MATERIAL FOR THIS TASK: Begin

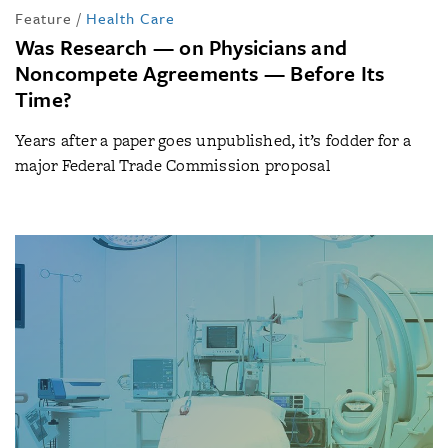
Feature
/
Health Care
Was Research — on Physicians and
Noncompete Agreements — Before Its
Time?
Years after a paper goes unpublished, it’s fodder for a
major Federal Trade Commission proposal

MATERIAL FOR THIS TASK: End

## AIM OF THE TASK
Your answer must be the lines from the one containing "Noncompete Agreements — Before Its" through the last line of the entries, copied exactly, with no other lines.

## RESPONSE TO THIS TASK
Noncompete Agreements — Before Its
Time?
Years after a paper goes unpublished, it’s fodder for a
major Federal Trade Commission proposal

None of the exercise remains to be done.